Data ::
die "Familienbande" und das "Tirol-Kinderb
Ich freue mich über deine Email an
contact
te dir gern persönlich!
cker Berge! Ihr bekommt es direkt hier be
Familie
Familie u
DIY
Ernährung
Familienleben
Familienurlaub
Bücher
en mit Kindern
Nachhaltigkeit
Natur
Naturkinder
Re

==

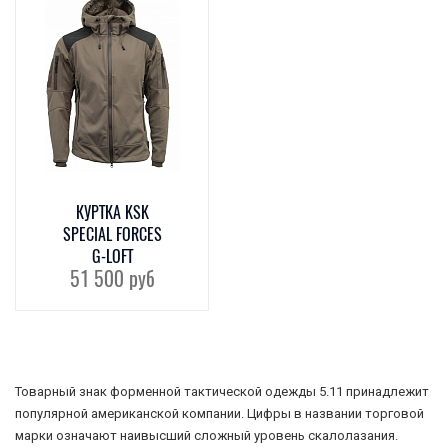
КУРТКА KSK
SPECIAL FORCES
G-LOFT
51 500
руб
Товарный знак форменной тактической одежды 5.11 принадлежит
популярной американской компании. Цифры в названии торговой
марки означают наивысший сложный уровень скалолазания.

Assigned task ::
How many of the lines above contain the string "bekommt"? Case counts. Reply with the number alone.

Written reply ::
1